Planners Book Club — July 2007

Heat Wave

Heat Wave was the July 2007 selection of APA's Planners Book Club.

Heat waves in the United States kill more people during a typical year than all other natural disasters combined. The weeklong heat wave in Chicago in 1995 killed more than 700 people, making it one of the deadliest in American history. But what happened in Chicago was more than a natural disaster; it was a social disaster. The city's social fabric, political system, and infrastructure contributed to the high death toll. Eric Klinenberg's Heat Wave analyzes surprising and unsettling forms of social breakdown during the heat wave — including the literal and social isolation of seniors, the institutional abandonment of poor neighborhoods, and the retrenchment of public assistance programs. For planners, Heat Wave is a gripping picture of the ways the built environment interacts with social and political institutions to form the fabric of society.

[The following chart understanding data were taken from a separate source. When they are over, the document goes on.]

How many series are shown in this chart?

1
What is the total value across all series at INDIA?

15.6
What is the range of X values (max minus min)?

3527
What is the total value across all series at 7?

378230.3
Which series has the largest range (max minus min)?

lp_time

Here are some questions to get your discussion of Heat Wave started:

Why did a disaster that affected so many people go virtually unrecognized?

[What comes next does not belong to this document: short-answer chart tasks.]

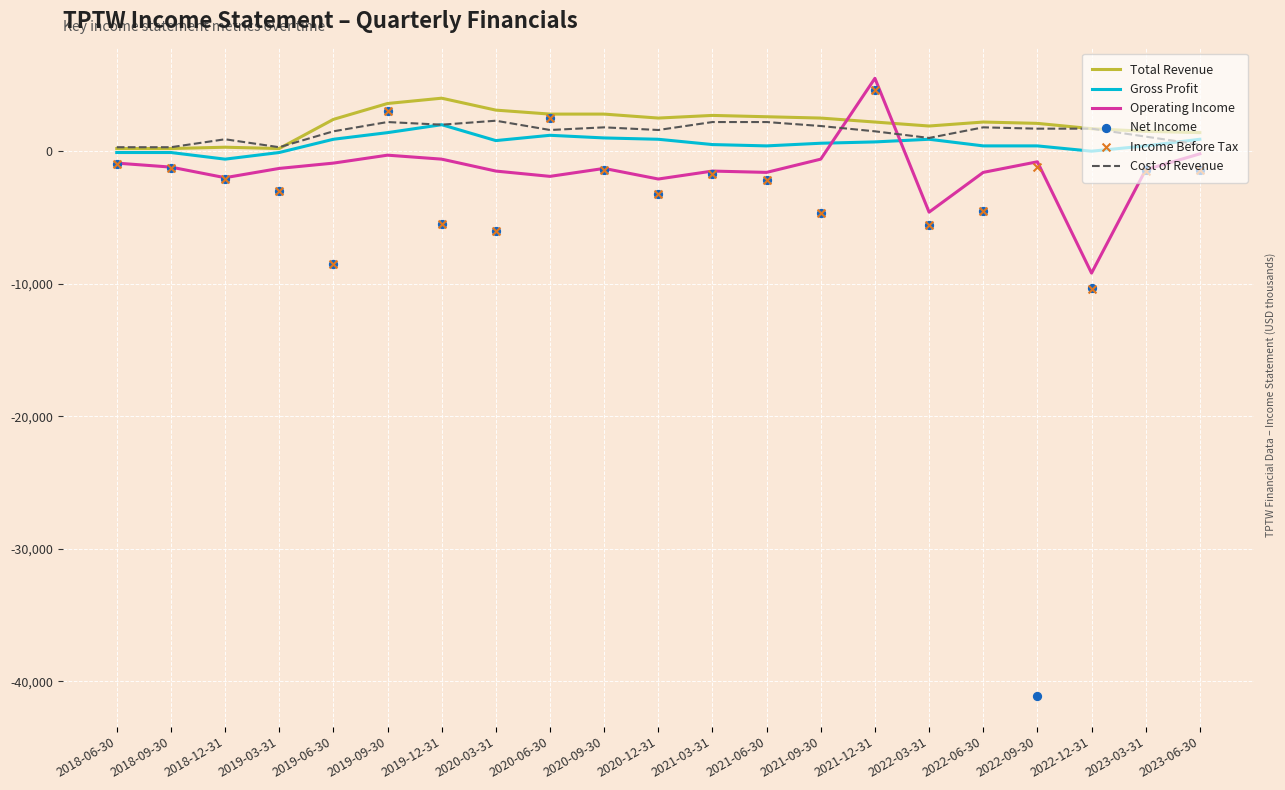

Which series has the largest Y range (max minus min)?

Net Income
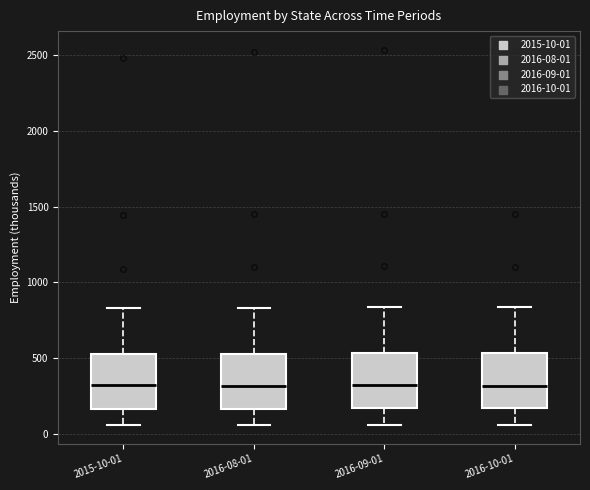

Reading left to right, read every box against the y-axis: the position of its median line, the range the box covers, and the ends of its whiskers. The values are not printed on the chart, so give them approximately, as read against the axis.

2015-10-01: median 300, box 150 to 550, whiskers 50 to 850
2016-08-01: median 300, box 150 to 550, whiskers 50 to 850
2016-09-01: median 300, box 150 to 550, whiskers 50 to 850
2016-10-01: median 300, box 150 to 550, whiskers 50 to 850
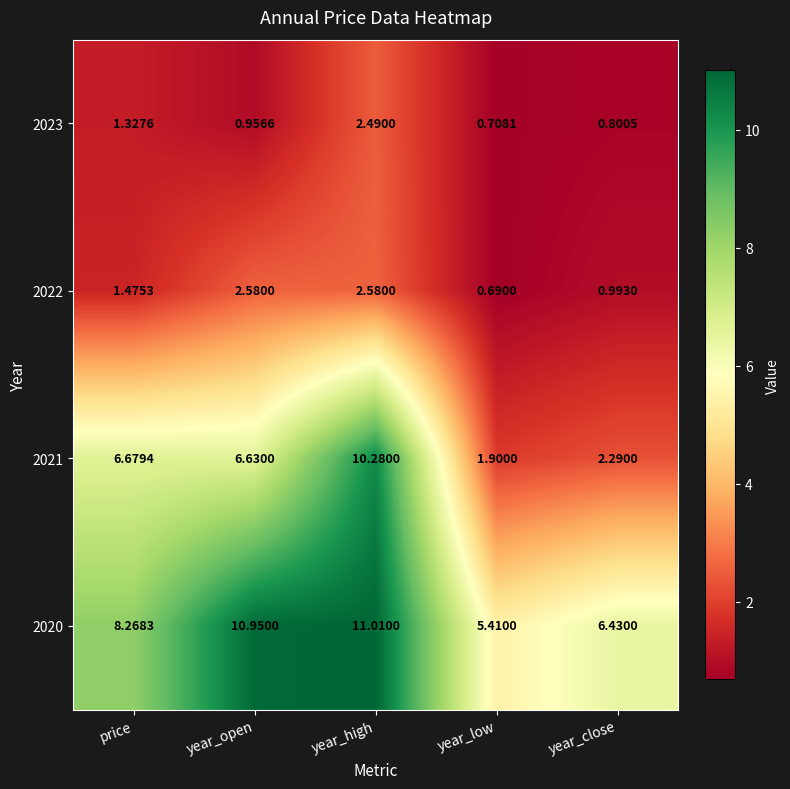

Rank the series by their maximum value, from highest to lowest.

2020, 2021, 2022, 2023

What similarities do you see between the Chicago heat wave and Hurricane Katrina?

How can planners help communities respond to the growing number of people living alone?

What social fault lines would a disaster reveal in your community?

What effect does the degradation of public spaces have on a community in everyday life and in times of crisis?

Heat Wave focuses on a large city. How is social isolation different in suburbs and small towns?

How did planning contribute to the different "social ecologies" in Little Village and North Lawndale?

Klinenberg notes that Chicago's economic development capital was not equally distributed between the city's wards in the 1990s. Should a city spread its economic development capital around or concentrate on key areas?

What responsibility does a city have to its citizens in times of crisis?